Flight muscle mitochondria are seasonally plastic in a migratory songbird

Abstract

Birds metabolically remodel their flight muscle prior to migration to meet the high energetic demands of migratory flight. The degree of plasticity mediated by changes in mitochondrial function is poorly understood but could be explained by two non-mutually exclusive hypotheses: variation in mitochondrial quantity or individual mitochondrial function. For each hypothesis, we predicted higher mitochondrial abundance and predict higher substrate oxidative capacity and reduced reactive oxygen species formation during migration, respectively. We evaluated both hypotheses using yellow-rumped warblers (Setophaga coronata) captured during their autumn migration at Long Point, Ontario, Canada.
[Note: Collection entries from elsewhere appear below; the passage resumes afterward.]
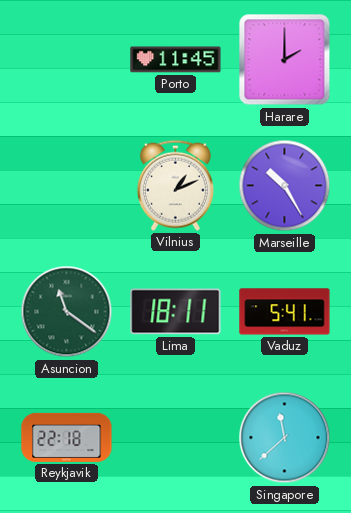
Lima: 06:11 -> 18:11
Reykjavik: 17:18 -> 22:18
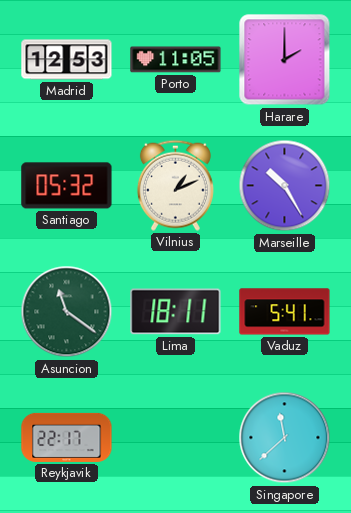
Madrid: none -> 12:53
Porto: 11:45 -> 11:05
Santiago: none -> 05:32
Reykjavik: 22:18 -> 22:17
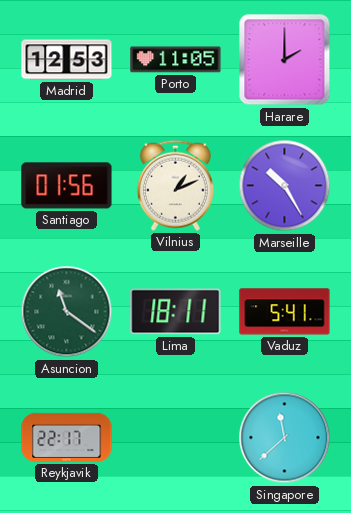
Santiago: 05:32 -> 01:56
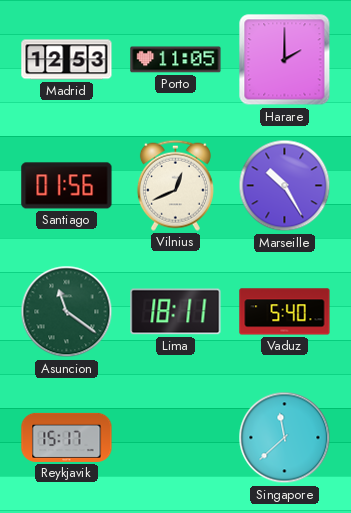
Vilnius: 1:11 -> 12:41
Vaduz: 5:41 -> 5:40
Reykjavik: 22:17 -> 15:17
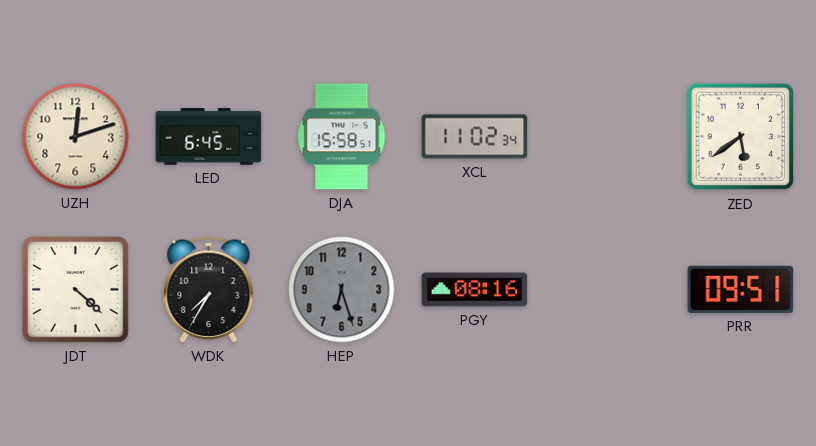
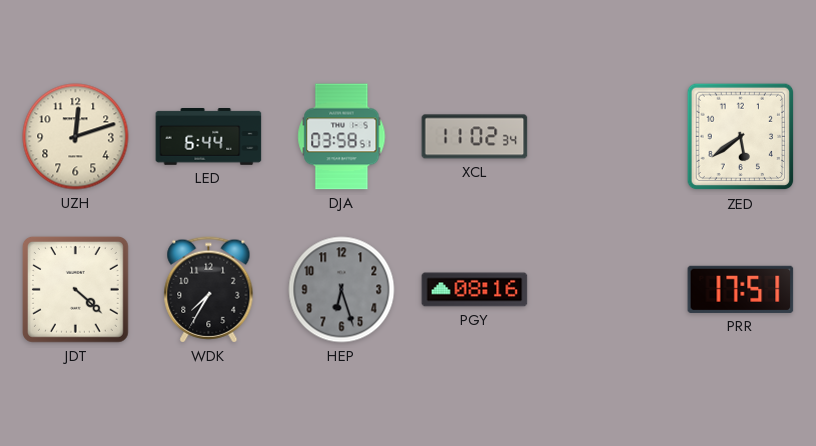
LED: 6:45 -> 6:44
DJA: 15:58 -> 03:58
PRR: 09:51 -> 17:51
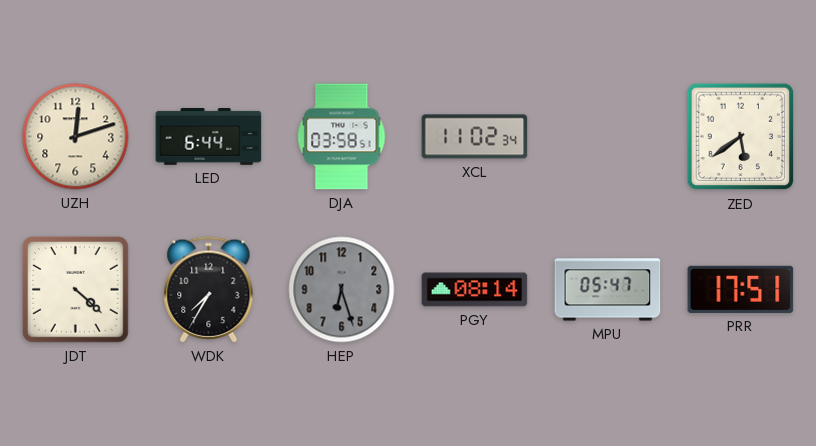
PGY: 08:16 -> 08:14
MPU: none -> 05:47
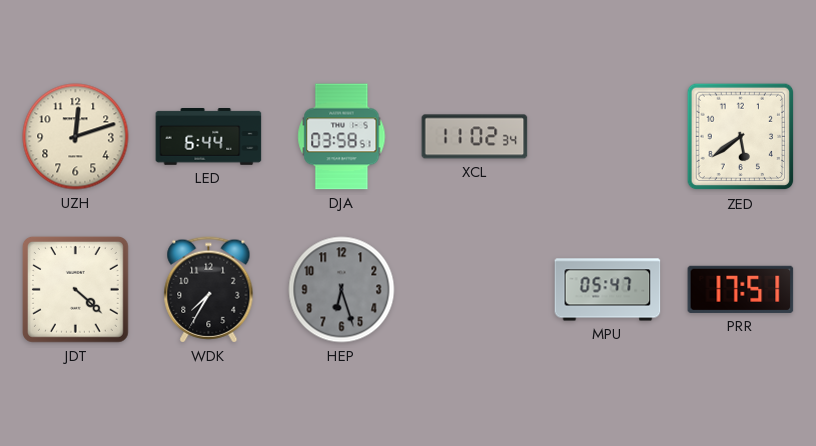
PGY: 08:14 -> none
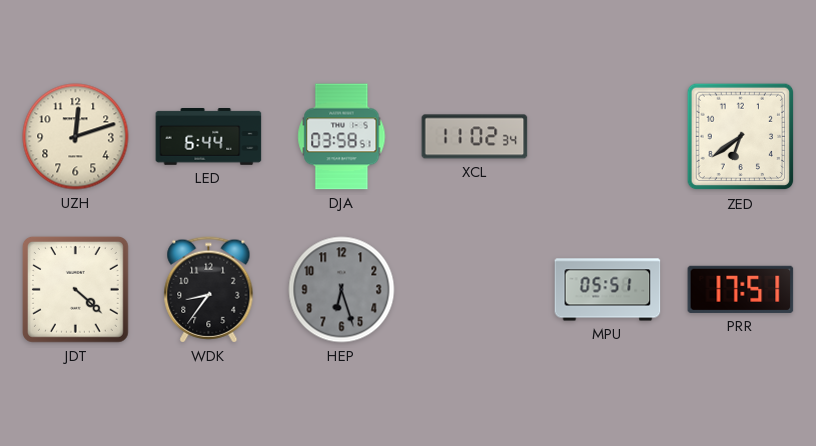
ZED: 5:39 -> 6:39
WDK: 7:35 -> 8:36
MPU: 05:47 -> 05:51
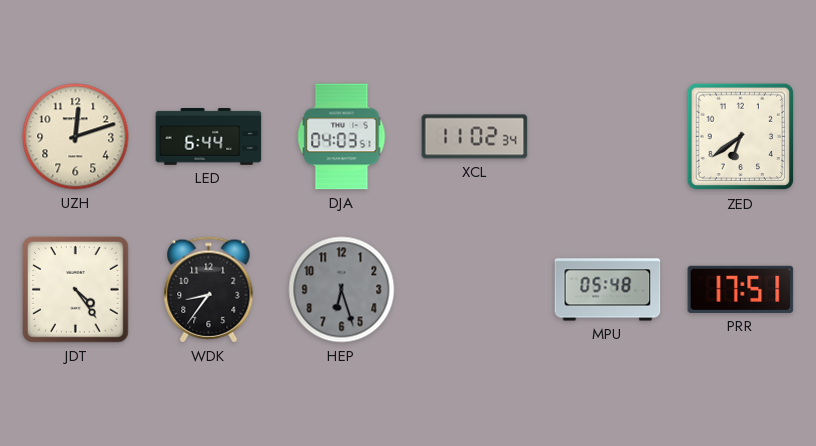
DJA: 03:58 -> 04:03
JDT: 4:22 -> 4:24
MPU: 05:51 -> 05:48
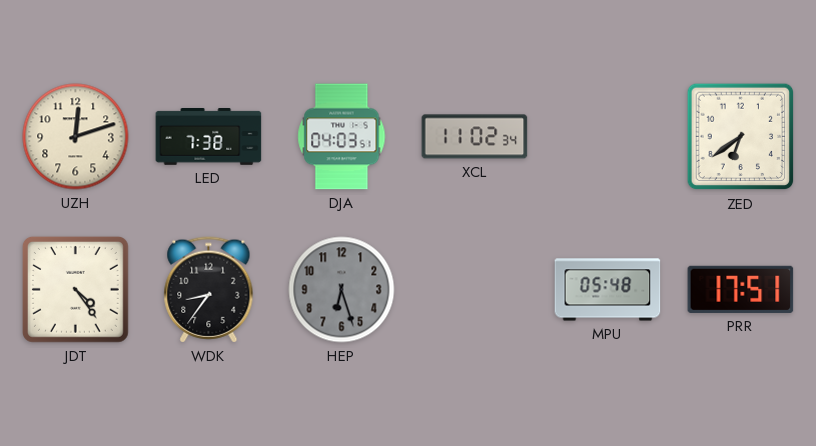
LED: 6:44 -> 7:38
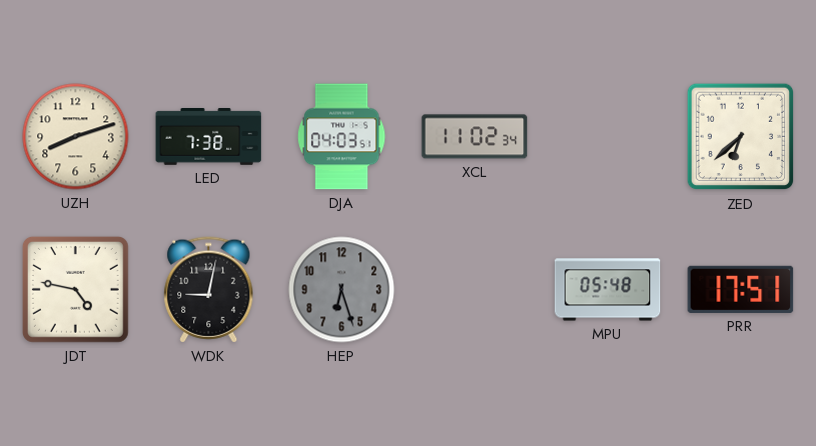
UZH: 12:12 -> 8:12
ZED: 6:39 -> 6:38
JDT: 4:24 -> 4:47
WDK: 8:36 -> 9:02
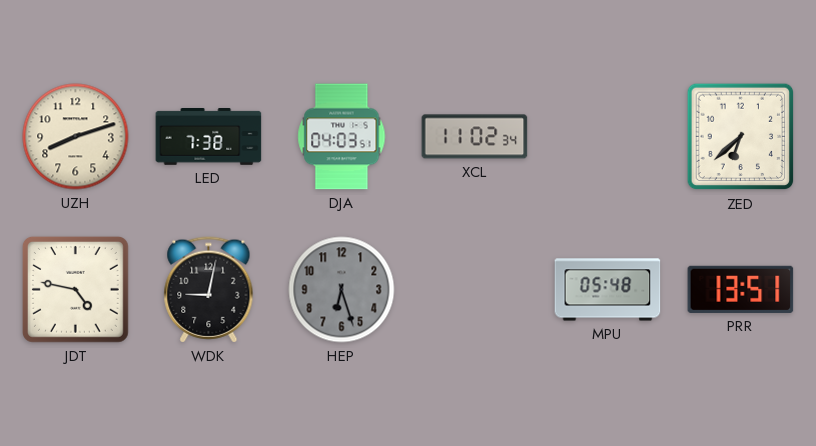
PRR: 17:51 -> 13:51
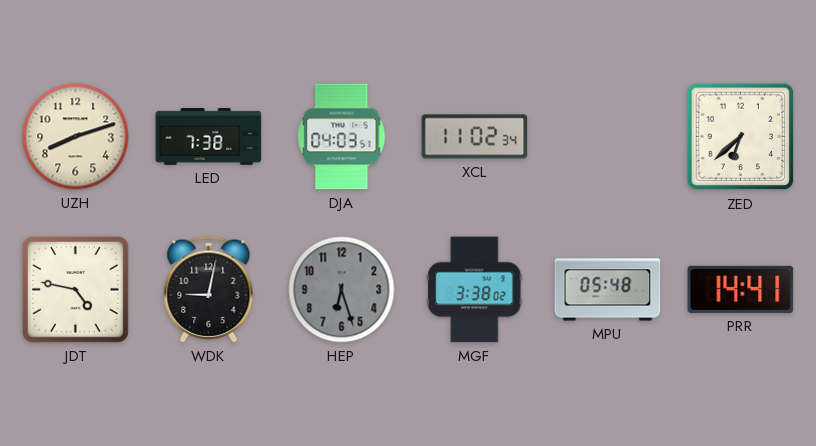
MGF: none -> 3:38
PRR: 13:51 -> 14:41
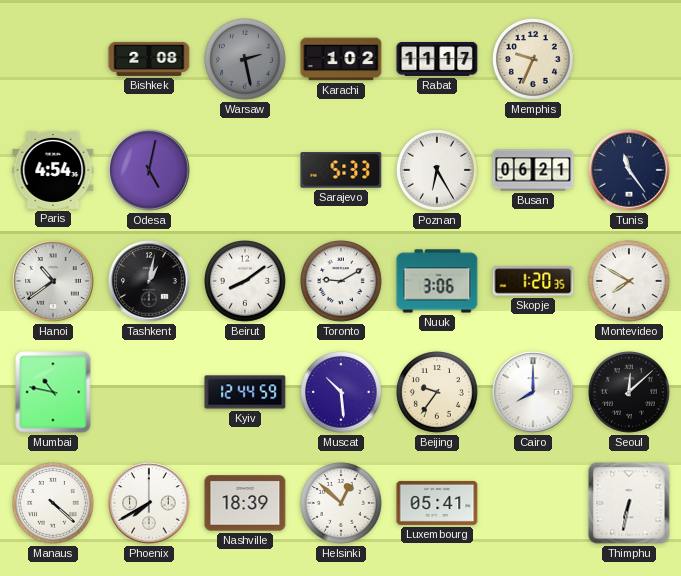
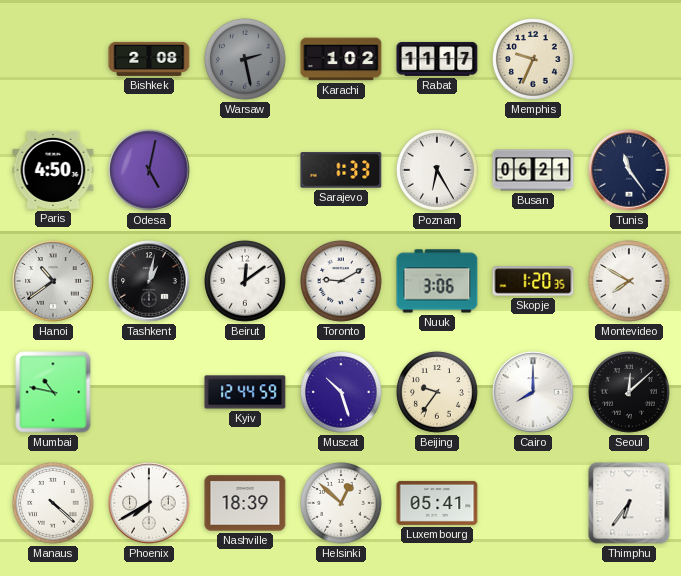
Paris: 4:54 -> 4:50
Sarajevo: 5:33 -> 1:33
Beirut: 8:09 -> 12:09
Muscat: 10:29 -> 10:27
Thimphu: 6:32 -> 6:36
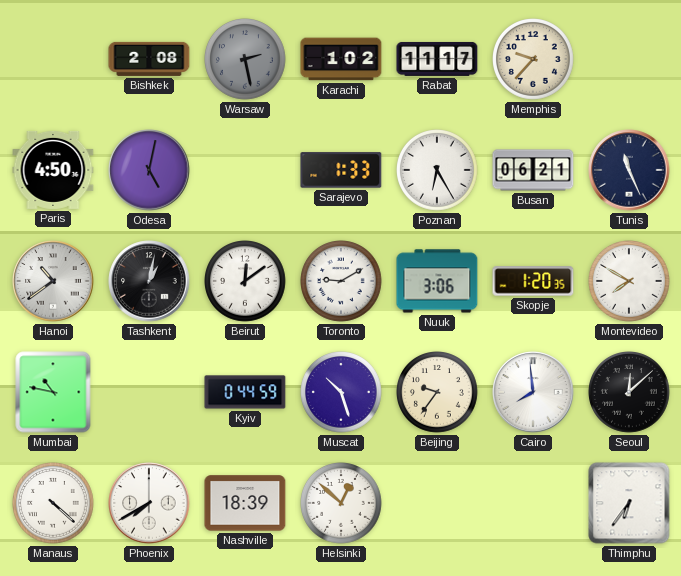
Memphis: 9:34 -> 9:37
Tunis: 11:24 -> 11:26
Kyiv: 12:44 -> 0:44
Cairo: 8:00 -> 7:59
Luxembourg: 05:41 -> none
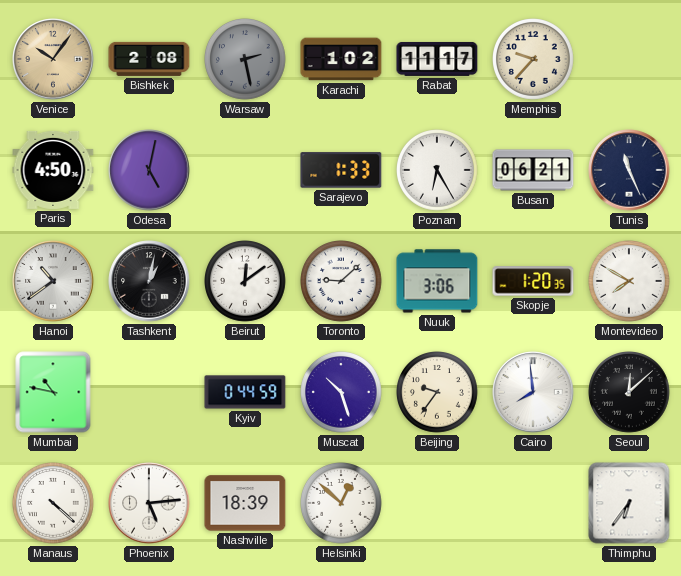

Half of the birds were sampled in the migratory phenotype and the remaining birds were transferred to a short day photoperiod (9L:15D) and sampled in a non-migratory phenotype. We measured mitochondrial abundance via citrate synthase maximal activity in the pectoralis major flight muscle. We investigated mitochondrial function via high-resolution fluororespirometry on isolated pectoralis mitochondria. We measured O2 consumption and H2O2 formation rates from oxidation of lipid and carbohydrate substrates. We also measured oxygen consumption specific to electron transport system protein complexes using complex-specific substrates and inhibitors. Citrate synthase activity and mitochondrial respiration for each substrate and complexes II, III and IV was higher in the migratory phenotype, yet H2O2 formation rates were similar between phenotypes. These data suggest that pectoralis mitochondrial abundance and oxidative capacity are elevated during migration without increasing reactive oxygen species formation. Our findings support both hypotheses and indicate that mitochondrial function mediates seasonal metabolic plasticity in the pectoralis flight muscle of migratory songbirds.